_Document_
Why Bad AI Is Here to Stay

2025-02-02

It seems that in 2025 a lot of people fall into one of two camps when it comes to AI: skeptic or fanatic. The skeptic thinks AI sucks, that it’s overhyped, it only ever parrots nonsense and it will all blow over soon. The fanatic thinks general human-level intelligence is just around the corner, and that AI will solve almost all our problems. I hope my title is sufficiently ambiguous to attract both camps. The fanatic will be outraged, being ready to jump into the fray to point out why AI isn’t or won’t stay bad. The skeptic will feel validated, and will be eager to read more reasons as to why AI sucks.

I’m neither a skeptic nor a fanatic. I see AI more neutrally, as a tool, and from that viewpoint I make the following two observations:

AI is bad. It is often incorrect, expensive, racist, trained on data without knowledge or consent, environmentally unfriendly, disruptive to society, etc.
AI is useful. Despite the above shortcomings there are tasks for which AI is cheap and effective.

I’m no seer, perhaps AI will improve, become more accurate, less biased, cheaper, trained on open access data, cost less electricity, etc. Or perhaps we have plateaued in performance, and there is no political or economic goodwill to address any of the other issues, nor will there be.

However, even if AI does not improve in any of the above metrics, it will still be useful, and I hope to show you in this article why. Hence my point: bad AI is here to stay. If you agree with me on this, I hope you’ll also agree with me that we have to stop pretending AI is useless and start taking it and its problems seriously.

A formula for query cost

Suppose I am a human with some kind of question that can be answered. I know AI could potentially help me with this question, but I wonder if it’s worth it or if I should not use it at all. To help with this we can quantify the risk associated with any potential method of answering the question:

$$\mathrm{Risk}_\mathrm{AI} = \mathrm{Cost(query)} + (1 - P(\mathrm{success})) \cdot \mathrm{Cost(bad)}$$

That is, the risk of using any particular method is the cost associated with the method plus the cost of the consequences of a bad answer multiplied by the probability of failure. Here ‘Cost’ is a highly multidimensional object, which can consist of but is not limited to: time, money, environmental impact, ethical concerns, etc.

In a lot of cases however we don’t have to blindly trust the answer, and we can verify it. In these cases the consequence of a bad answer is that you’re left in the exact same scenario before trying, except knowing that the AI is of no use. In some scenarios when the AI is non-deterministic it might be worth it to try again as well, but let’s assume for now that you’d have to switch method. In this case the risk is:

$$\mathrm{Risk}_\mathrm{AI} = \mathrm{Cost(query)} + \mathrm{Cost(verify)} + (1 - P(\mathrm{success})) \cdot {\mathrm{Risk}}_\mathrm{Other}$$

The cost of a query is usually fairly fixed and known, and although verification cost can vary drastically from task to task, I’d argue that in most cases the cost of verification is also fairly predictable and known. This makes the risk formula applicable in a lot of scenarios, if you have a good idea of the chance of success. The latter, however, can usually only be established empirically, so for one-shot queries without having done any similar queries in the past it can be hard to evaluate whether trying AI is a good idea before doing so.

_List of tasks_
A. Repeat a passage from the article on why bad AI is here to stay, beginning at the words "I’m neither a" and stopping after "cheap and effective.".
B. Decide whether each statement agrees with the article on why bad AI is here to stay, answering yes or no and quoting the words of the article that settle it: (i) The author counts themself among the AI skeptics. (ii) The "Cost" in the risk formula can include environmental impact. (iii) The chance of success can usually be established only empirically.

_Recorded data_
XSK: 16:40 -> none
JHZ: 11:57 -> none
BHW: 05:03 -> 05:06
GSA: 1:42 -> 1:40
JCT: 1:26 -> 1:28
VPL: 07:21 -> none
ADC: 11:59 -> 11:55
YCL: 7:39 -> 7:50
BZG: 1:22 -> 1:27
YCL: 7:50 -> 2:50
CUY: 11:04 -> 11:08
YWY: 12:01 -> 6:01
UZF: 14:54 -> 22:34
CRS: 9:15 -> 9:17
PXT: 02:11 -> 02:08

...

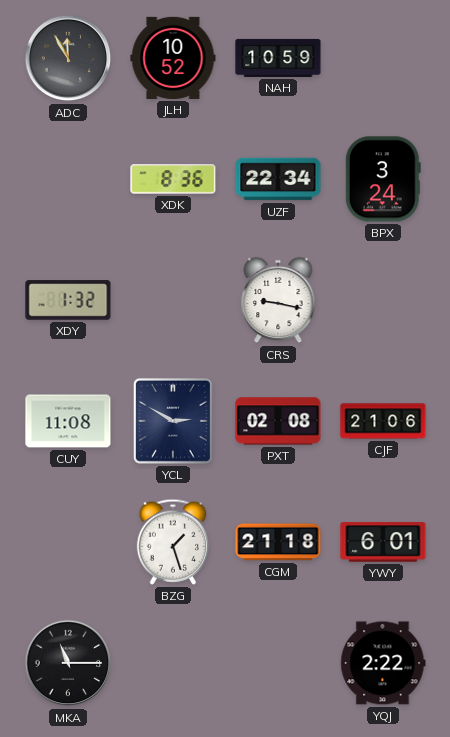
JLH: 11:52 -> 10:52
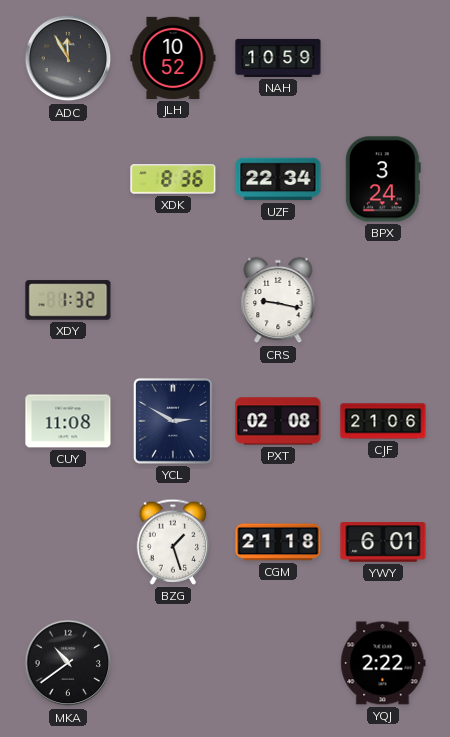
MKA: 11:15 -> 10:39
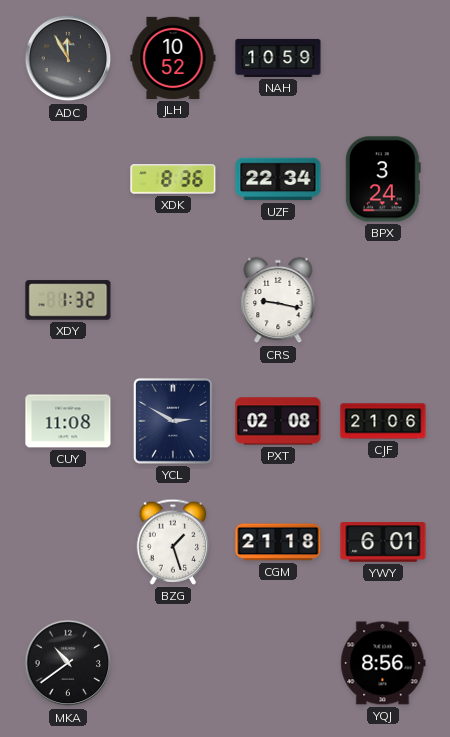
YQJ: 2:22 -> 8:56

--

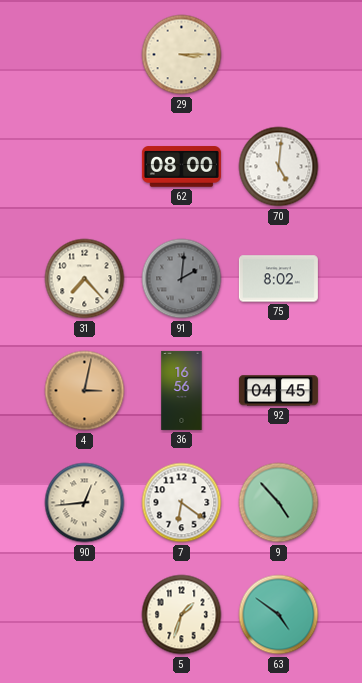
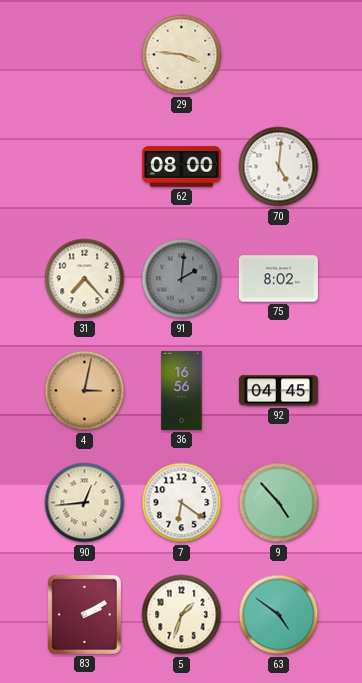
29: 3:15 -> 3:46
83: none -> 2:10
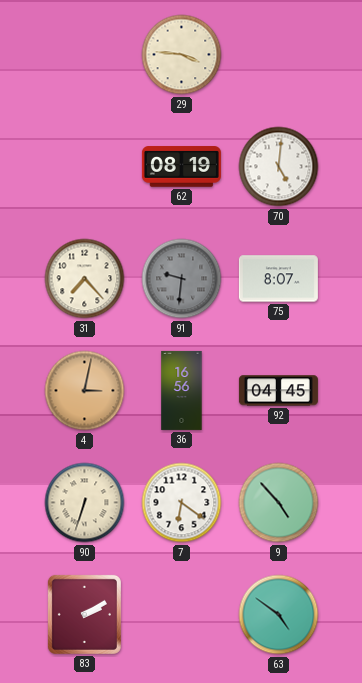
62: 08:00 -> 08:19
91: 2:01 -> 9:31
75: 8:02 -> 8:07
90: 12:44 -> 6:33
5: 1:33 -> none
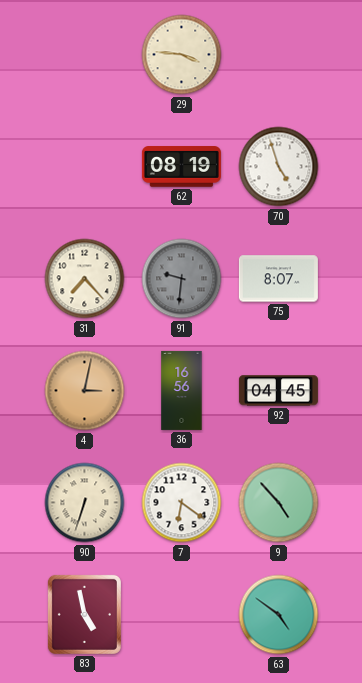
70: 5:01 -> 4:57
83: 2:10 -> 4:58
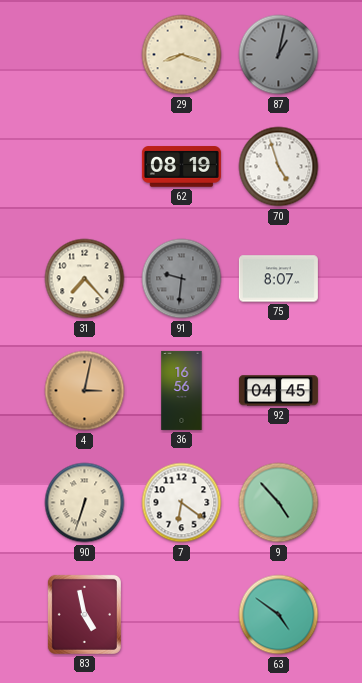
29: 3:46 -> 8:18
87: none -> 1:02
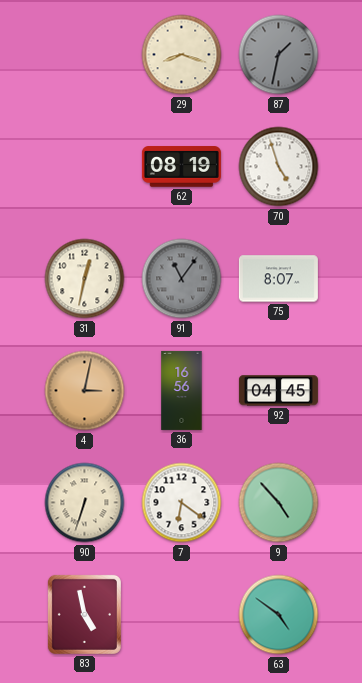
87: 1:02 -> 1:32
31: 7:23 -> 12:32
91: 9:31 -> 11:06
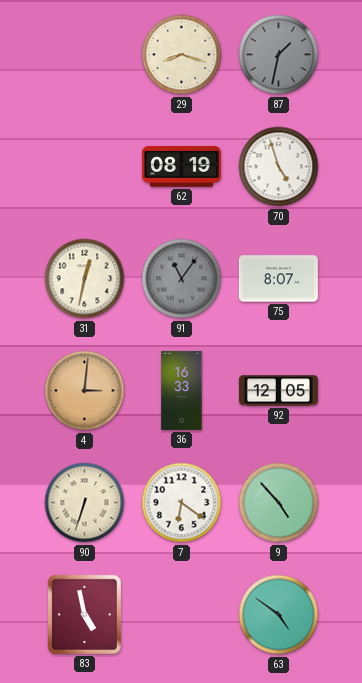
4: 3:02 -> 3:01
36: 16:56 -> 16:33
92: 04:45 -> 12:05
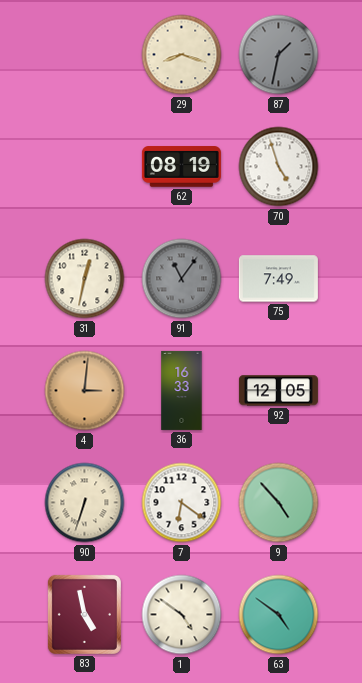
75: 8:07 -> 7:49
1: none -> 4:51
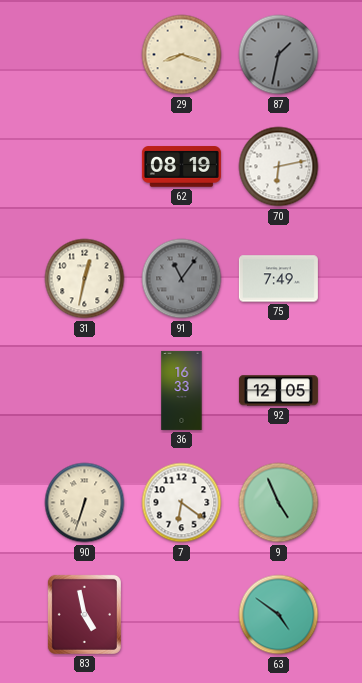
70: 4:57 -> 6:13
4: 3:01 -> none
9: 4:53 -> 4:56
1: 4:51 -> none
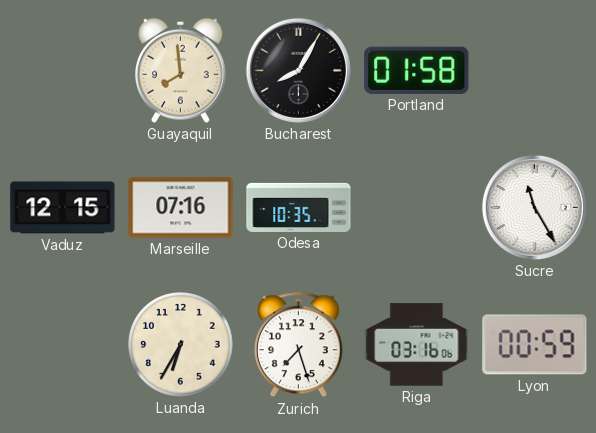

_Solutions in order_
A.
I’m neither a skeptic nor a fanatic. I see AI more neutrally, as a tool, and from that viewpoint I make the following two observations:

AI is bad. It is often incorrect, expensive, racist, trained on data without knowledge or consent, environmentally unfriendly, disruptive to society, etc.
AI is useful. Despite the above shortcomings there are tasks for which AI is cheap and effective.

B.
(i) No: "I’m neither a skeptic nor a fanatic."
(ii) Yes: "which can consist of but is not limited to: time, money, environmental impact, ethical concerns, etc."
(iii) Yes: "The latter, however, can usually only be established empirically"